Habría que retrotraerse más en el tiempo, hasta principios del XIX, cuando se produjo la recuperación del concepto de lo sublime, con Kant o Burke, para poder dar nombre a ese sentimiento de sobrecogimiento, de terror en algunos casos –recordemos al escritor inglés Joseph Adisson – ante esa ilimitada inmensidad del paisaje, que es, en definitiva, experiencia de lo divino. Para la representación sublime, C.D. Friedrich invitaba a otros pintores no a pintar lo que veían ante sí; sino lo que veían en sí, sacando a la luz lo contemplado en la oscuridad: el camino a la modernidad quedaba así inopinadamente abierto.
Hay mucho de Friedrich en González Sainz – no ya la recurrencia a motivos de la iconografía netamente romántica, como las ruinas de las que esta exposición da también cuenta –; y mucho, si nos atenemos a la idea inclusiva del tiempo en Eliot, de González Sainz en el primero. Pero sobre todo hay mucho de poesía en ambos. Cuando Rilke expresaba su verso " miro hacia fuera, y el árbol crece en mí", tan sólo estaba "poniéndole letra" a la obra de los anteriores. Más aún, parece como si el poeta soñara un árbol de Emilio, nutriéndole con su espacio íntimo, creciendo él mismo y haciéndole crecer en tanto que ser inacabado.

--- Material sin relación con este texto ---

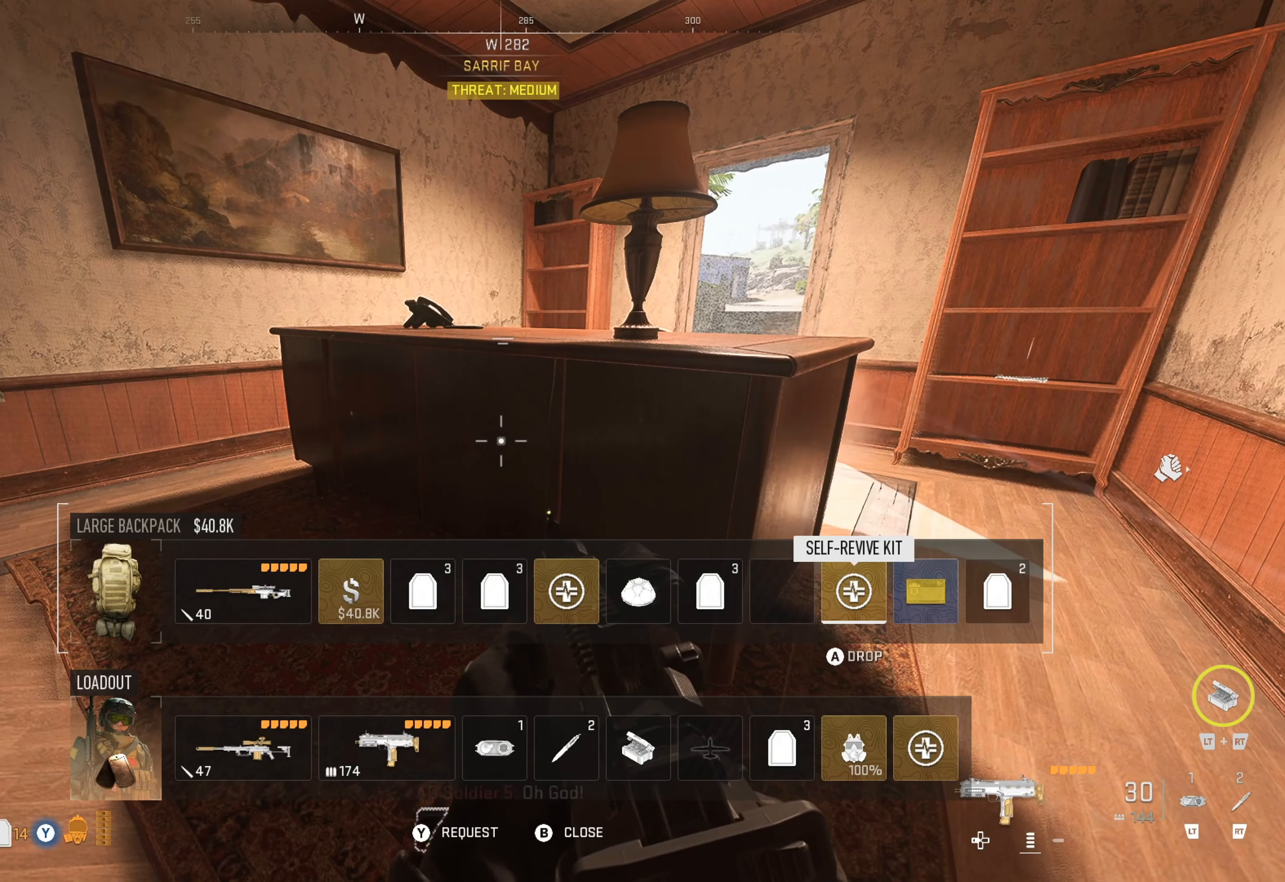
{"buttons": [], "left_stick": "center", "right_stick": "center", "events": [[17, "DPAD_RIGHT", "down"], [83, "DPAD_RIGHT", "up"], [167, "DPAD_RIGHT", "down"], [250, "DPAD_RIGHT", "up"]]}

El González Sainz pintor se ha unido así al González Sainz poeta con el propósito de contribuir al oficio de la creación, que no es otro que el de abrir, el de conquistar espacios para el conocimiento, el propio tanto como el de la realidad que nos circunda. El cántabro lo sabe y, por ello, está aquí para incorporar un eslabón más a la larga cadena de la dialéctica paisaje exterior–mundo interior, que no es otra que la dialéctica profundidad frente a inmensidad; el yo frente al no–yo. Ahora ya no se trata de establecer la correlación del mundo de fuera con el de dentro, como ya hiciera Baudelaire con sus "Correspondencias"; sino el de reafirmar el papel de la disciplina artística como generadora de realidad, una realidad, eso sí, no objetiva; pero vital y creada en la estética por la fuerza transformadora que el mundo interior tiene sobre el exterior, como bien declaró Ortega.
Sí, González Sainz lo sabe y, por ello, tan sólo se detiene y cierra los ojos.